▸ WHAT IS REQUIRED:
In the listing that follows, tally the lines containing "thumb"; give the count and nothing more.
*****
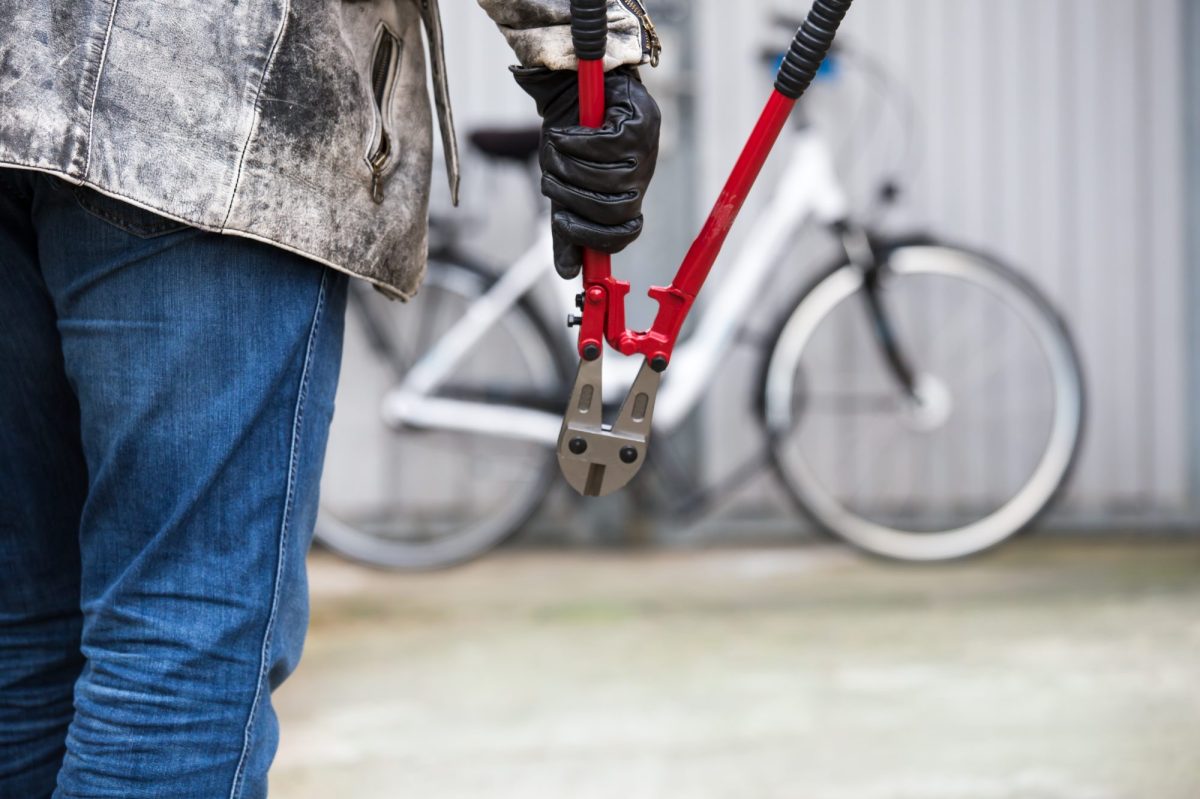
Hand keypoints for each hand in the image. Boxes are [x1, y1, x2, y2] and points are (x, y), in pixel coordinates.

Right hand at [513, 66, 660, 278]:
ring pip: (608, 178)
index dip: (595, 237)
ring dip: (570, 165)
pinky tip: (565, 132)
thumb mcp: (563, 185)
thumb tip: (567, 273)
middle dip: (573, 197)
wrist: (572, 84)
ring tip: (555, 148)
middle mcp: (641, 174)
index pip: (624, 232)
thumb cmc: (569, 136)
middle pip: (613, 209)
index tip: (565, 223)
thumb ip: (566, 226)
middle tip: (550, 179)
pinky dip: (577, 141)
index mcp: (627, 194)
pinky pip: (606, 146)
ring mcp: (646, 149)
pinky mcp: (641, 121)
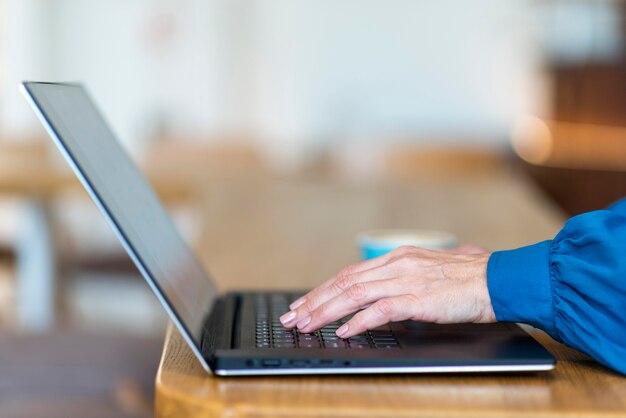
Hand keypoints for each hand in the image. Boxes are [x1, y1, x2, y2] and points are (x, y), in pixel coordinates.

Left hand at [279, 245, 495, 337]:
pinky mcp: (418, 297)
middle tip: (293, 316)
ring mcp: (406, 279)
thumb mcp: (426, 273)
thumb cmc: (466, 280)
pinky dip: (359, 321)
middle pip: (344, 281)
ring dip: (327, 310)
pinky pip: (380, 309)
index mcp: (397, 258)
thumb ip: (401, 281)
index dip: (323, 289)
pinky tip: (344, 331)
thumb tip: (379, 301)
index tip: (304, 303)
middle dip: (314, 300)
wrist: (498, 280)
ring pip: (355, 293)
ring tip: (308, 324)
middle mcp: (396, 264)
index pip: (349, 273)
*****
▸ SOLUTION TO THIS PROBLEM:
8